Is my IRS tax debt public?
Whether a tax debt becomes public depends on whether the IRS has instituted collection procedures, such as filing a lien or an order to garnish wages. The Internal Revenue Service (“IRS”) is a public agency therefore when it files a lien against a taxpayer’s property; it is required to publish a notice of lien to alert other potential creditors that the IRS has a claim against this particular property. However, not every type of IRS debt is publicly available.
The IRS has two primary tools to collect unpaid taxes: garnishing wages and imposing liens. Both of these tools can become public knowledge due to the way they function. However, not every debt that the IRS has a right to collect is necessarily public knowledge. For instance, the IRS has billions of dollars of debt that is currently not collectible because the taxpayer lacks the income prospects to repay the debt. Furthermore, debts that are being processed are not public knowledge (until the IRS institutes collection procedure).
IRS Processing of Tax Debts
Before an IRS debt becomes public, it goes through the full examination and ruling phase. In the examination phase, a tax return is audited, and the IRS sends letters to the taxpayer explaining what is disallowed or what tax deduction or credit for which the IRS needs paperwork to substantiate it. Once the letters are ignored or responded to, but it is unable to reach a compromise with the taxpayer, the controversy proceeds to the hearing phase.
During a hearing, the taxpayer may present arguments to the Administrative Law Judge (“ALJ”) and the IRS may counter. The ALJ will issue a ruling granting the IRS the authority to collect on the debt. Finally, the IRS can begin collection procedures (assuming the taxpayers doesn’t appeal the decision to the District Court – i.e. federal court). It also bears mentioning that the taxpayer may settle with the IRS at any point in this process.
Collection Tools: The Debt Becomes Public
As discussed above, the IRS has two tools to recover debts (1) liens and (2) garnishment. Another favorite technique includes intercepting the past and future tax refunds until the debt is satisfied. A lien is a legal claim against the taxpayer’s current and future property. Once the taxpayer refuses to satisfy the debt, the lien is created and attached to the property by operation of law – it is usually recorded in the County Office in which the taxpayer resides.
Once a lien is issued, the IRS publishes a “Notice of Federal Tax Lien” to give notice to other potential creditors. At this point, the debt is publicly available. The Notice is filed with the County Recorder and with the State Secretary of State. Furthermore, the Notice is reported by the credit reporting agencies.

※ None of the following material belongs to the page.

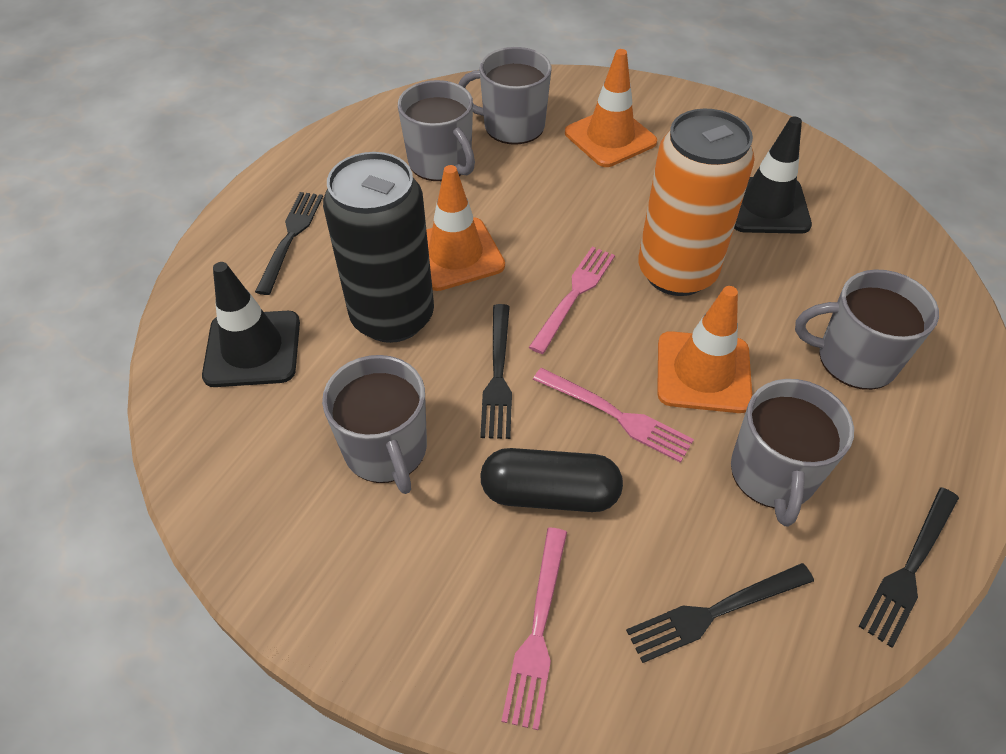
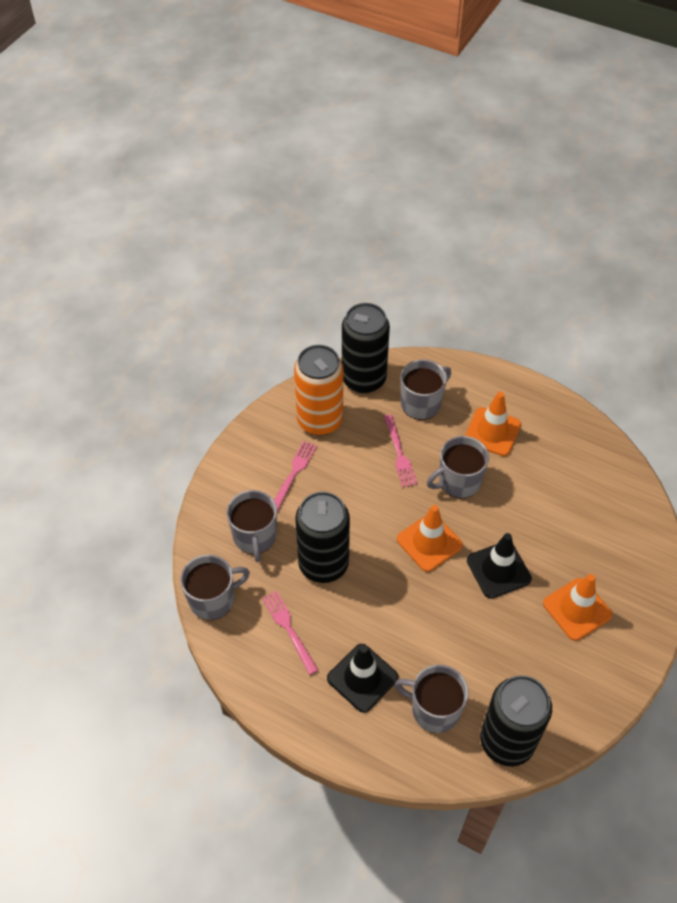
black can: 1 -> 3
black capsule: 1 -> 0
black fork: 4 -> 0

At this point, landlords, employers, car salespeople, and banks can find the Notice and use it to influence their decision regarding the taxpayer. However, there are ways to release a Notice, including:
- Paying the debt in full;
- Guaranteeing the debt with a bond;
- File an Offer in Compromise, and it is accepted;
- The period for collections has ended (in the IRS’s case, the release should be automatic).
If a tax debt is “released” that means the IRS has both wiped the tax debt and cleared the Notice of Tax Lien.
The IRS may also “withdraw” a lien. If a lien is withdrawn, it is no longer in the public record. The IRS withdraws a lien to inform other creditors that it is abandoning its lien claims (however the lien remains active and could be collected on in the future). The IRS will withdraw a Notice if:
- The Taxpayer is paying down the debt pursuant to an installment agreement;
- The IRS determined it will help the taxpayer pay the taxes more quickly;
- The IRS violated its procedures;
- It is in the best interests of the government; and
- It was filed during a bankruptcy automatic stay period.
Finally, taxpayers can apply to “discharge” the lien. A typical example occurs when the taxpayer sells the property, and the debt is satisfied by the sale.
Long-Term Impact of IRS Tax Debts
The IRS is an institution, and like any institution, it can be worked with and understood. However, the IRS enjoys historically low approval ratings among the American people which mean it is poorly understood and feared – a dangerous combination for anyone trying to understand their latest IRS letter.
The long-term impacts of tax debts on businesses and individuals are severe. The standard statute of limitations to collect on debt is ten years (it can extend if fraud is discovered). Therefore, debts can follow a person for years before they are finally discharged by the time limit. Additionally, tax debts cannot be discharged by bankruptcy court (but the IRS is usually willing to negotiate a reduced settlement).